Is Plenty of Training Provided? First, check with the Montana regulator or the state regulator where you will be working to learn if there are any minimum requirements for the length of training, both classroom and practical. As a minimum, any phlebotomist program that you are looking at should provide no less than 40 hours of classroom training (the majority require 120) and 120 hours of clinical training. Anything less than these minimums might signify that the program is not expansive enough to offer adequate training.
Are Internship Programs Sponsored? Ask the Montana colleges you are considering if they have an internship program in collaboration with local medical facilities. They are the optimal way to receive hands-on practical training frequently not provided on campus. As an added benefit, internships can help students develop relationships within the local Montana medical community. And they look good on resumes also.
Is Job Placement Assistance Provided? Getting your first phlebotomist job will be a lot easier with the support of a job placement program. Inquire if the programs you are considering offer assistance and what their job placement percentage is. If a school has a higher rate, signifying they place the majority of their students in jobs, it’s an indication that the program has both a good reputation along with an extensive network of professional contacts within the Montana medical community.
Are Classes Compatible With Your Schedule? And last, it’s critical to verify that the ultimate program you select provides classes at times that are compatible with your active lifestyle. This is especially important if you opt to continue working while going to school. If you can only go to classes in the evenings or on weekends in Montana, make sure they are available at those times. Also, if you can only attend part-time, confirm it is an option as well. Even if you have decided to study online, with the practical training requirement, make certain those hours can also be fulfilled within your schedule.

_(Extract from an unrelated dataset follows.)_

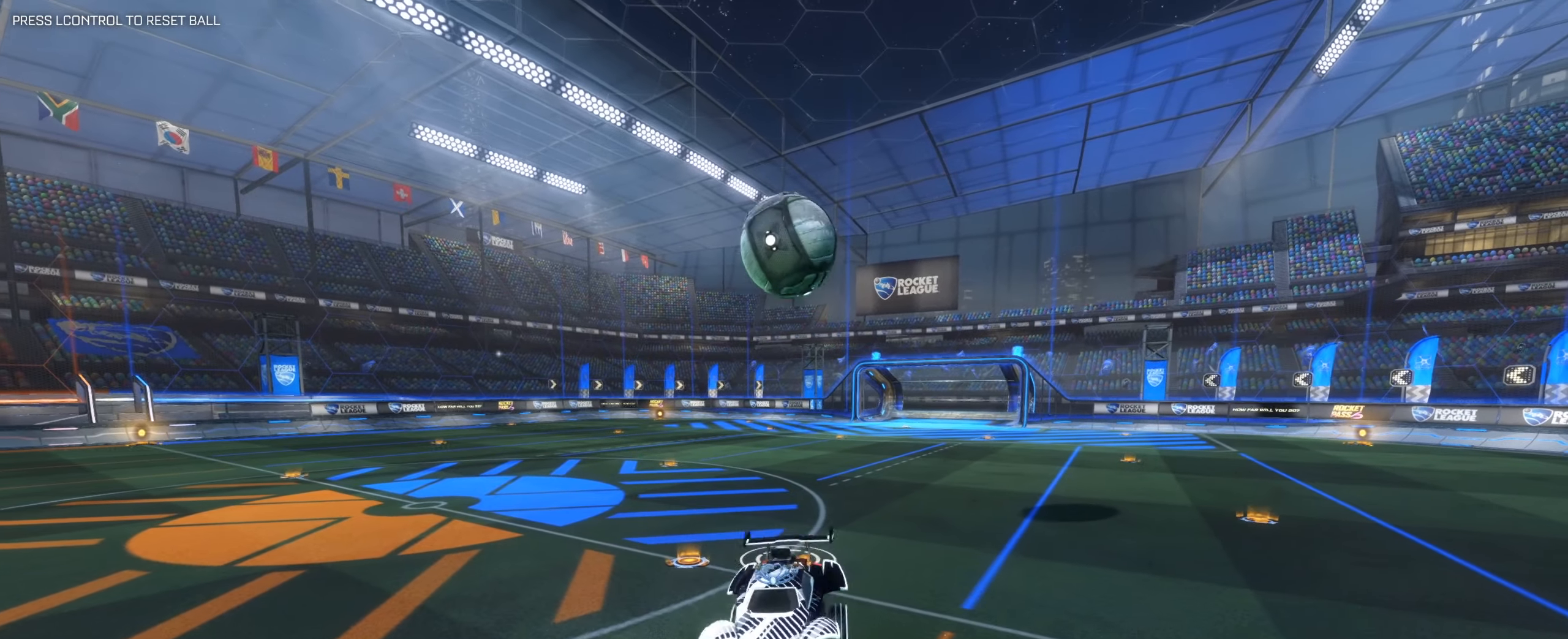
{"keys": ["q", "w"], "mouse": ["left"], "events": [[133, "s", "up"], [233, "w", "down"], [316, "d", "up"]]}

And ask what the make-up procedure is should you have to miss any classes as a result of emergencies or illness.
Select the Ideal Phlebotomist Program in Montana
Making certain that you select the most suitable phlebotomist training is an important first step toward your success in this fulfilling medical care field. As we have discussed in this article, there are several factors that go into the selection of a premium college. Phlebotomist certificate or degree programs are found in a variety of academic institutions, including community or junior colleges, trade schools, and colleges and universities that provide a wide assortment of programs in healthcare and medical sciences. Course offerings may differ a bit from state to state as each state has its own mandates when it comes to phlebotomist training, licensing and certification. The most critical point is that you need to thoroughly research and compare each college prior to making your ultimate selection. By asking the questions that we have furnished, you will be able to narrow down your options so that you can select the right program for you. And with the appropriate training, you can reach your goal of becoming a phlebotomy technician in Montana.